At first it was just a restaurant date for a high school boyfriend and girlfriend, but shortly it would turn into a date that many people would remember years after it happened.

While the two were seated at a table, local police were chasing a suspected drug criminal down the street. Eventually, the suspect ran into the restaurant with the police following close behind.

Both had guns that they fired at each other.

During the exchange, a pregnant waitress was shot.
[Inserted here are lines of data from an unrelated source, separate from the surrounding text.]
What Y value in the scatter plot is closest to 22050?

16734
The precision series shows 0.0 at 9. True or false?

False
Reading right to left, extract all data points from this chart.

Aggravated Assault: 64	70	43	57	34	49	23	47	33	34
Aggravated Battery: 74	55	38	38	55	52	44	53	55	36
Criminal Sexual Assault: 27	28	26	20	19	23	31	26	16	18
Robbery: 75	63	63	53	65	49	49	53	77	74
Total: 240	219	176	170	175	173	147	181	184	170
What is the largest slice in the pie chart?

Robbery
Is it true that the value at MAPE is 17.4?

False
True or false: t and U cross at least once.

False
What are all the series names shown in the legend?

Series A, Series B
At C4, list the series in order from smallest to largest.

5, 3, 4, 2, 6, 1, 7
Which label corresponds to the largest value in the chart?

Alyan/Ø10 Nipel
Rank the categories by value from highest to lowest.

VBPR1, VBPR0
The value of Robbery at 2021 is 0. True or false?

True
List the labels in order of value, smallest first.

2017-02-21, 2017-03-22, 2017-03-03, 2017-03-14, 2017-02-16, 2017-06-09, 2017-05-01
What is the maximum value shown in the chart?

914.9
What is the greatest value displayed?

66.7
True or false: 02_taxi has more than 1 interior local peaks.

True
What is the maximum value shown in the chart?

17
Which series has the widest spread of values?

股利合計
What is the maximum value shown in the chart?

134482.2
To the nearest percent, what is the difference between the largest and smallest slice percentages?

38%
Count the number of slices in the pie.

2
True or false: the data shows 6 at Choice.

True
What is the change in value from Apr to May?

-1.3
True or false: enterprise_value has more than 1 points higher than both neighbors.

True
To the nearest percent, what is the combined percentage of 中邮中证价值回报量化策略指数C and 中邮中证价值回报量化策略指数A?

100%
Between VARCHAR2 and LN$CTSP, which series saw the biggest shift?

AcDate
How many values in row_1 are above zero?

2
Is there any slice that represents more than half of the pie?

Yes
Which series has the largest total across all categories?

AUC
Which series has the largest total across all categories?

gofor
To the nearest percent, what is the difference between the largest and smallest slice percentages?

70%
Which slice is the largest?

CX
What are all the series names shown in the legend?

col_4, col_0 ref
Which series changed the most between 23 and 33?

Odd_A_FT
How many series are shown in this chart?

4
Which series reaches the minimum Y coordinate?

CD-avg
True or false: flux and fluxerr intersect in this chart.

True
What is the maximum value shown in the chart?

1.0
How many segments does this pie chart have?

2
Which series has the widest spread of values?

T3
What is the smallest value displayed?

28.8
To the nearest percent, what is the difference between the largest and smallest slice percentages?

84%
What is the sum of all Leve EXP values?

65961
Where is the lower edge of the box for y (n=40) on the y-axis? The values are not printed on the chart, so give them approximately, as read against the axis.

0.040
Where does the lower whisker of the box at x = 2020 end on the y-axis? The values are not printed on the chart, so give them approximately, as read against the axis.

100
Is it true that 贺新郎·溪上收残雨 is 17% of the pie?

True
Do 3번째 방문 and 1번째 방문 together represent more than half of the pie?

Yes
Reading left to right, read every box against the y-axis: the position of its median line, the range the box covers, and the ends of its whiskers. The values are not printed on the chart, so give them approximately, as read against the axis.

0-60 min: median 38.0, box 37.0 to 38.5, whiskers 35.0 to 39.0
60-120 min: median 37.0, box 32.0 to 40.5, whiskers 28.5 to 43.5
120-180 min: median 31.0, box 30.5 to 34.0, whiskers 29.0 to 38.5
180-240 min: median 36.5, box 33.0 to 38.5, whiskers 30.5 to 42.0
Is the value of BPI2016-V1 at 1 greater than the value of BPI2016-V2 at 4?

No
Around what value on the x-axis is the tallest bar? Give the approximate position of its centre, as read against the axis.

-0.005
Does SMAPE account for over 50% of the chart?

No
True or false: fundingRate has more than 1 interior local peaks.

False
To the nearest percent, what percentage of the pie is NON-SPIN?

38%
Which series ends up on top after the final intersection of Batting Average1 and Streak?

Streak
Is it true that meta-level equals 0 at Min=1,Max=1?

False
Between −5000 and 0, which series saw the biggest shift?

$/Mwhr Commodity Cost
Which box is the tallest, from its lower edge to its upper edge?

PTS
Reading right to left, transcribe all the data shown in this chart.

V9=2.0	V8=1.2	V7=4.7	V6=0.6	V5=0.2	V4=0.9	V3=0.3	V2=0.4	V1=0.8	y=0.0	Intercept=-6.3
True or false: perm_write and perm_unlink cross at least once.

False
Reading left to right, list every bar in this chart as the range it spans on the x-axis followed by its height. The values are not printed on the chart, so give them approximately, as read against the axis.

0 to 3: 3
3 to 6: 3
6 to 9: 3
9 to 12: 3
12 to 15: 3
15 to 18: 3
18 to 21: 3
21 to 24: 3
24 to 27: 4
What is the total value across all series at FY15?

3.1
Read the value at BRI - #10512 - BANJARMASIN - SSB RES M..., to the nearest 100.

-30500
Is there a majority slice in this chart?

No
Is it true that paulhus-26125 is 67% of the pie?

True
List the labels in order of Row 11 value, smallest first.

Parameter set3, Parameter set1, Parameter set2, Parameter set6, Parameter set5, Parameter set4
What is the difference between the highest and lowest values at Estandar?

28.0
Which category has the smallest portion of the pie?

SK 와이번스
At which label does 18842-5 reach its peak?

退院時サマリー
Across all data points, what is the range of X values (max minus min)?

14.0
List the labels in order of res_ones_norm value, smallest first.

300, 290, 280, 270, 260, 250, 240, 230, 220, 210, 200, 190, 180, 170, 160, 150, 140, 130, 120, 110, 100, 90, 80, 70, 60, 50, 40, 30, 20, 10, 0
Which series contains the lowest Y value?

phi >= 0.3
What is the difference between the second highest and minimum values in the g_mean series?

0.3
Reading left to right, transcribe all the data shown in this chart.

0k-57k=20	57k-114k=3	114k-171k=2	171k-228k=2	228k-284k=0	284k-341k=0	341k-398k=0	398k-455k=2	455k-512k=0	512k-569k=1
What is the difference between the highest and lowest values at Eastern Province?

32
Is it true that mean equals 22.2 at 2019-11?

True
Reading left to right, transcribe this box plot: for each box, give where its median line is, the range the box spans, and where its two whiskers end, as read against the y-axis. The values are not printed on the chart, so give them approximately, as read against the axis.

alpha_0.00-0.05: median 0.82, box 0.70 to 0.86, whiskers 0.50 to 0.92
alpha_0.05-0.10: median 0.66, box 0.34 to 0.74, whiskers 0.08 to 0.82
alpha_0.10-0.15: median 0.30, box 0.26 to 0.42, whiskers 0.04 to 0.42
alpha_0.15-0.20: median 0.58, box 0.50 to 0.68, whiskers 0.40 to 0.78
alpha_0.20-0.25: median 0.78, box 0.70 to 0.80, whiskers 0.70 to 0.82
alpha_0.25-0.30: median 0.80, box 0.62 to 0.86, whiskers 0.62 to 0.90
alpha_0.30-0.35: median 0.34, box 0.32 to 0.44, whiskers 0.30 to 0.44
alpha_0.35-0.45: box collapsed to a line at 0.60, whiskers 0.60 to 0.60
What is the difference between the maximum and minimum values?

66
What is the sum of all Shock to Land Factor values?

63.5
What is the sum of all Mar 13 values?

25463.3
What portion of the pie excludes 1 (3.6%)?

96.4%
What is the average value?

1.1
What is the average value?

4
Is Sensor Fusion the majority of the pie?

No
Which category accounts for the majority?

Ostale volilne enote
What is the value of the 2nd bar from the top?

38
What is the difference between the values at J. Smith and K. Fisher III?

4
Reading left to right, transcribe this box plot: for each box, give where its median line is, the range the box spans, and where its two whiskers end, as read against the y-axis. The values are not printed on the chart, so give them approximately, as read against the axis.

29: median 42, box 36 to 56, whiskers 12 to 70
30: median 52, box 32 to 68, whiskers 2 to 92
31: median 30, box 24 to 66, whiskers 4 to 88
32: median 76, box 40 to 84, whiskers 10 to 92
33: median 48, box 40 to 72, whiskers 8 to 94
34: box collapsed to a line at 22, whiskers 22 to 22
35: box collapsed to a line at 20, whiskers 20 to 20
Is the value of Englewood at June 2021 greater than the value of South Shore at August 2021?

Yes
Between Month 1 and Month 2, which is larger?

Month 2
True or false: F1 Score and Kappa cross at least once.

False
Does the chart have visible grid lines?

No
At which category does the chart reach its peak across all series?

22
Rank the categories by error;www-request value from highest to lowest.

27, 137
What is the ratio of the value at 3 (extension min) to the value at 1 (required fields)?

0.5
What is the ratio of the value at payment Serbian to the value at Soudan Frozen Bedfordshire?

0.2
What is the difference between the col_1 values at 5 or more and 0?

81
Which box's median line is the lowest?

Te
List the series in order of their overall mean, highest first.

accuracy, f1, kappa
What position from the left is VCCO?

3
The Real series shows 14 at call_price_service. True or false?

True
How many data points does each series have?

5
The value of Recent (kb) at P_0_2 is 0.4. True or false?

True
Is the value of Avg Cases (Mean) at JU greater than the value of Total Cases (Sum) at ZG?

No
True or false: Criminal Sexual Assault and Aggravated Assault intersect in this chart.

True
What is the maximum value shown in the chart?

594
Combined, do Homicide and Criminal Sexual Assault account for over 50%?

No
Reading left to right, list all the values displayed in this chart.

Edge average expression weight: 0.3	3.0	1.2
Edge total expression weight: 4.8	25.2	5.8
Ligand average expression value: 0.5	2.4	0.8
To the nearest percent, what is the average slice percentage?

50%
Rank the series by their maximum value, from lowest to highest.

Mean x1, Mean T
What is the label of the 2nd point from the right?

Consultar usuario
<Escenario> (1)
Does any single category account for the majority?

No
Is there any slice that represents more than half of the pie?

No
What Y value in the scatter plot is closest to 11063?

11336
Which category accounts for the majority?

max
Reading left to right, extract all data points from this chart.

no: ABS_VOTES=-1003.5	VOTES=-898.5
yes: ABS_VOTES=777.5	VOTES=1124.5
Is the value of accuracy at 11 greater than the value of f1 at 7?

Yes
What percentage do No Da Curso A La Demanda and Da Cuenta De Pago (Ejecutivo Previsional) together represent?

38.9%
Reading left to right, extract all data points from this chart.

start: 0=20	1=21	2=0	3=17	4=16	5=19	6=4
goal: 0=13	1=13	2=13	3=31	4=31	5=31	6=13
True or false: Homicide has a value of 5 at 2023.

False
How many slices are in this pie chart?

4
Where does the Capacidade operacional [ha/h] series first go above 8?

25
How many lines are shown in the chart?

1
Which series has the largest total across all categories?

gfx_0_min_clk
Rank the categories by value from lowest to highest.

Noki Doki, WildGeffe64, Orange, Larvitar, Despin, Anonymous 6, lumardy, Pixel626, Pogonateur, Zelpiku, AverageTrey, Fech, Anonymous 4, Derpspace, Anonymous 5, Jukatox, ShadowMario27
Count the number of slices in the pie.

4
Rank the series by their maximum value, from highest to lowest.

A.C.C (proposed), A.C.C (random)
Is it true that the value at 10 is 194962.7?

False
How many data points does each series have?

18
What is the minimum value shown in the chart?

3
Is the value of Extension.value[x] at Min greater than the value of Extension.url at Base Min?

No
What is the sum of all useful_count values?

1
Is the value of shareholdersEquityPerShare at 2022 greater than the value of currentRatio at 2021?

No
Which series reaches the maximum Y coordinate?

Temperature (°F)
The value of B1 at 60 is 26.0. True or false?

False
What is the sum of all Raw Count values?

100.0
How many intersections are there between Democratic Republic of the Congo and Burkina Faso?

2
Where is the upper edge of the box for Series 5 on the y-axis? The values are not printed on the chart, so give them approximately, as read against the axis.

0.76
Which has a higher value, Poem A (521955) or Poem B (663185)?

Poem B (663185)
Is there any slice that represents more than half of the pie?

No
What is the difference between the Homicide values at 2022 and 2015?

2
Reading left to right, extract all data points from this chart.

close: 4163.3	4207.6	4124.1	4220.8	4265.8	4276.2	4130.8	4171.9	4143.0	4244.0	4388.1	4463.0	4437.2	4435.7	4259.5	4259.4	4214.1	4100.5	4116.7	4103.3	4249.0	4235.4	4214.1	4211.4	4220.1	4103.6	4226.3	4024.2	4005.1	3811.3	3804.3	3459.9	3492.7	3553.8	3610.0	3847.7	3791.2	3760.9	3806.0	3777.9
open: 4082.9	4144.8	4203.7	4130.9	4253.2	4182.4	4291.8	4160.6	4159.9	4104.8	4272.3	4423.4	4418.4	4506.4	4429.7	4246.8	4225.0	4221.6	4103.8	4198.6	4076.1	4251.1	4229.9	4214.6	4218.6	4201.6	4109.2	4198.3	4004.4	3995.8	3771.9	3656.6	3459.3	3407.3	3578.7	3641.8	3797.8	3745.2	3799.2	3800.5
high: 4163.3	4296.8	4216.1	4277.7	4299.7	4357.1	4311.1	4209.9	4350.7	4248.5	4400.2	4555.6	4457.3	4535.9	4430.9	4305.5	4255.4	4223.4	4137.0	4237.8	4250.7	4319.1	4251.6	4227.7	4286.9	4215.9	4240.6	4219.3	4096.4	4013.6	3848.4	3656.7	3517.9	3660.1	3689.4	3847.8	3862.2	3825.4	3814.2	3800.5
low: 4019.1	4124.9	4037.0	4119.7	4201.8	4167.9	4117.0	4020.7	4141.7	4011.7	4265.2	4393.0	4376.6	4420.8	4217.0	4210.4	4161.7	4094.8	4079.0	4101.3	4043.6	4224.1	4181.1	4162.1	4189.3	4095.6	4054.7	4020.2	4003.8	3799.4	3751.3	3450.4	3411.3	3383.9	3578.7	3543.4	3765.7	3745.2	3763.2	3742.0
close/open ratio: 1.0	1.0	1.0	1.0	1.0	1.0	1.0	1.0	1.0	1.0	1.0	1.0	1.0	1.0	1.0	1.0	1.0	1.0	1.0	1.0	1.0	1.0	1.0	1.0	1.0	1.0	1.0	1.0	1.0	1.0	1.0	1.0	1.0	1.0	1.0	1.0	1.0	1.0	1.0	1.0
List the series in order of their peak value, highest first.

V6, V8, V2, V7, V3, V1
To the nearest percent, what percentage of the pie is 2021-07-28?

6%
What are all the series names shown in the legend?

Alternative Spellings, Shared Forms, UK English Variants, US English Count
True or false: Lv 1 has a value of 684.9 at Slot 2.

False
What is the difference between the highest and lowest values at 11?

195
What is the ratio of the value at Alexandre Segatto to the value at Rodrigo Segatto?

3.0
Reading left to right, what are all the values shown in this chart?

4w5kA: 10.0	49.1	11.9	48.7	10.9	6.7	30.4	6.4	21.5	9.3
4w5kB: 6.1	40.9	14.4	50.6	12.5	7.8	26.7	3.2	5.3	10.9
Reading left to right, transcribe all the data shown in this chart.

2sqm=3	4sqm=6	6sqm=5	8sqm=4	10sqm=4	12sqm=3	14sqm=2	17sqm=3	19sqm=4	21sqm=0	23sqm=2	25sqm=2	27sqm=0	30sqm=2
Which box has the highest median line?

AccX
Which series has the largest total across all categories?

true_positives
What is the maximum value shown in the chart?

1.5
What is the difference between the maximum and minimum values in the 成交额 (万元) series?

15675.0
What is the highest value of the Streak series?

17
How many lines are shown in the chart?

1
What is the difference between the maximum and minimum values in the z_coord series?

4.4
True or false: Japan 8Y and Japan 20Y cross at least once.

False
Kim Love’s sister was the girlfriend eating out with her boyfriend.

“My baby sister had to hide under a table in the restaurant while witnessing it,” recalled Kim Love, 48, who stood with her 13 year-old-son while holding a cardboard sign that read, “I am: a mom, voter, a donor to candidates who oppose the NRA and fed up and taking action!”

Although the March for Our Lives event in Washington D.C., was primarily focused on victims of the Marjory Stoneman Douglas High School and other school shootings, other marchers came because of their own encounters with gun violence.

“There was a murder last spring, right across the street from me, where you think it wouldn’t occur,” said Elizabeth Risley, a resident of Northeast D.C. “So, someone just like me was murdered by someone not from our direct community. I can’t say every day, but maybe every day, or weekly that’s the community I know.”

Many neighborhoods in Washington, D.C. are plagued by drugs and gun violence.

“I am always getting alerts for a shooting, stabbing or robbery,” said Risley, while standing alongside her niece and nephew holding signs that said, “ban assault weapons” and “stand up for the next generation.”

About 41 percent of robberies in 2016 involved a firearm, according to the FBI’s report, Crime in the U.S. 2016.

While Love’s youngest sister witnessed an act of gun violence, her other sister was a gun violence victim during a robbery.

The middle child was working alone in a small shoe store when people entered, brought her to the back room of the shop, tied her up and held a gun in her face.

The robbers held her there while stealing items from the store.

“We are Unitarian Universalists, so my approach my entire life and my religious belief is that there is never a reason for gun violence,” said Love. Unitarian Universalists believe in searching for spiritual growth, which will lead to justice, love, learning and hope.

“I am a pacifist in the truest sense of the word, so I believe that we should ban guns. That is what will make our children safe.”